WORK REQUEST: Within the data that follows, set down exactly the lines from the one containing "The defence of" through the one containing "Crocker case, the", both ends included.

Records contained in a dataset:
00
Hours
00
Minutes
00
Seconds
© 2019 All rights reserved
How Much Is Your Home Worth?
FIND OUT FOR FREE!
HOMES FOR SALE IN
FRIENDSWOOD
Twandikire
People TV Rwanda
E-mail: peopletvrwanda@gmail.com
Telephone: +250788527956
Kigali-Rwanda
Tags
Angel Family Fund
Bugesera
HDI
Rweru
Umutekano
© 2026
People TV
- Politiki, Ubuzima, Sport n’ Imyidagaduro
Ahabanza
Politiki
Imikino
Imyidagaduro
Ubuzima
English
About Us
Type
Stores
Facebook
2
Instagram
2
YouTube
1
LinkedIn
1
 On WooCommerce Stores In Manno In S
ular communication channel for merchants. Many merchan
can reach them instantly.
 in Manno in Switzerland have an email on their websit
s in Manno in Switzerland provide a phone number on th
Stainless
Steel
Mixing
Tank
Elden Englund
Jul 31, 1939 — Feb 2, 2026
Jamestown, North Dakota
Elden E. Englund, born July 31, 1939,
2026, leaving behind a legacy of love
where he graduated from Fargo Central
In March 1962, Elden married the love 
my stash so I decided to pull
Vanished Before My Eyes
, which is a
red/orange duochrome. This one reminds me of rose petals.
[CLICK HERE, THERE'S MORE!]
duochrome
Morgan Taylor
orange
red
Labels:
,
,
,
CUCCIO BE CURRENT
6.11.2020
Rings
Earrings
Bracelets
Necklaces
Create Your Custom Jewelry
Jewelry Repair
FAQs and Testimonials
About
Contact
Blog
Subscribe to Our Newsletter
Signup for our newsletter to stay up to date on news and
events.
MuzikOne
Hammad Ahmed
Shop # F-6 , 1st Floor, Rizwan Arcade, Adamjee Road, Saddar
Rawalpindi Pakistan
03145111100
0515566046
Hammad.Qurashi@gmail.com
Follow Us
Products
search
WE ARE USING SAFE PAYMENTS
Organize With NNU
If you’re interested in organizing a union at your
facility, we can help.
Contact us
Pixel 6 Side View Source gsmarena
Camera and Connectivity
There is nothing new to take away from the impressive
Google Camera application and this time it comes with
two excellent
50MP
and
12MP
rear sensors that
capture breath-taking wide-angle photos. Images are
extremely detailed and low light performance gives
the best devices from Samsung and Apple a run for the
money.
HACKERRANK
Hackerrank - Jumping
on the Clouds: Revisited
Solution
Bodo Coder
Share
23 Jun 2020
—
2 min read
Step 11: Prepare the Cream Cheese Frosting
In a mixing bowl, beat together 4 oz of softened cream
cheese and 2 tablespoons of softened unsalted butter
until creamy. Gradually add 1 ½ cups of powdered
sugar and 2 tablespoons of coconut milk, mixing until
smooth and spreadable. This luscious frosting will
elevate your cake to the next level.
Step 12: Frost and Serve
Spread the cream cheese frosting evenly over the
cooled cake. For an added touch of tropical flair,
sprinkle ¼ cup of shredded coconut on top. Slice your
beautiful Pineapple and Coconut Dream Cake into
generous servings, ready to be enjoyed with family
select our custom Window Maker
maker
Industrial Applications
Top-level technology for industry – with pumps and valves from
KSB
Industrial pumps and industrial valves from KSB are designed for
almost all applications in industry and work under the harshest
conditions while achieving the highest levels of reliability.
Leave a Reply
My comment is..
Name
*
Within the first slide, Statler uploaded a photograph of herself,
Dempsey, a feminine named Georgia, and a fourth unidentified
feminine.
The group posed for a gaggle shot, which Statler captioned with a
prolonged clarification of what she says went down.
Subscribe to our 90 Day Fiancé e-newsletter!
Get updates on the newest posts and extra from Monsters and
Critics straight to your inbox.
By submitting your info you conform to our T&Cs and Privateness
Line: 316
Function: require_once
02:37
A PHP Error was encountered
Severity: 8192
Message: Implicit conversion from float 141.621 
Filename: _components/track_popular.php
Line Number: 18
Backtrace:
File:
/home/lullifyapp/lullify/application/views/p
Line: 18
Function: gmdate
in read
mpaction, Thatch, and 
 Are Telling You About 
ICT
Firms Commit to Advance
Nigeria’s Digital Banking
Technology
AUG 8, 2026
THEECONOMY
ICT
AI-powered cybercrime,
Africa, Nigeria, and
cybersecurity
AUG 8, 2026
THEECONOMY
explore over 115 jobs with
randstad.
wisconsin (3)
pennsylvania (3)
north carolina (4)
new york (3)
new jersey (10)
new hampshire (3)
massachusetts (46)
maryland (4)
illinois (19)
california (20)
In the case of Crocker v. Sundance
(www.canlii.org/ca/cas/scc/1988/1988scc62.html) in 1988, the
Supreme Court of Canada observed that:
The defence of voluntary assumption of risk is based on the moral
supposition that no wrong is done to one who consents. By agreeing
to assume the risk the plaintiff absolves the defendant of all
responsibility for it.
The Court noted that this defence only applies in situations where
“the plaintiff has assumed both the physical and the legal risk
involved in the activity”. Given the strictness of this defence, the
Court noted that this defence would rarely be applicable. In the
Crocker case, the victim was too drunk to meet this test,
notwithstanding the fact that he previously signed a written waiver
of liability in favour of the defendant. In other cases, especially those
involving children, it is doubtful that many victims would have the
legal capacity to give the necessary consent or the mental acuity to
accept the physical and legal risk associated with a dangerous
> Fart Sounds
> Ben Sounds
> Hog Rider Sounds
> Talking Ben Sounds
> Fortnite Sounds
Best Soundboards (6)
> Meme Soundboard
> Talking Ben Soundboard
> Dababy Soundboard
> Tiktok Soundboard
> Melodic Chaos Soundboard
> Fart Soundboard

WRITTEN ANSWER:
The defence of voluntary assumption of risk is based on the moral
supposition that no wrong is done to one who consents. By agreeing
to assume the risk the plaintiff absolves the defendant of all
responsibility for it.
The Court noted that this defence only applies in situations where
“the plaintiff has assumed both the physical and the legal risk
involved in the activity”. Given the strictness of this defence, the
Court noted that this defence would rarely be applicable. In the
Crocker case, the victim was too drunk to meet this test,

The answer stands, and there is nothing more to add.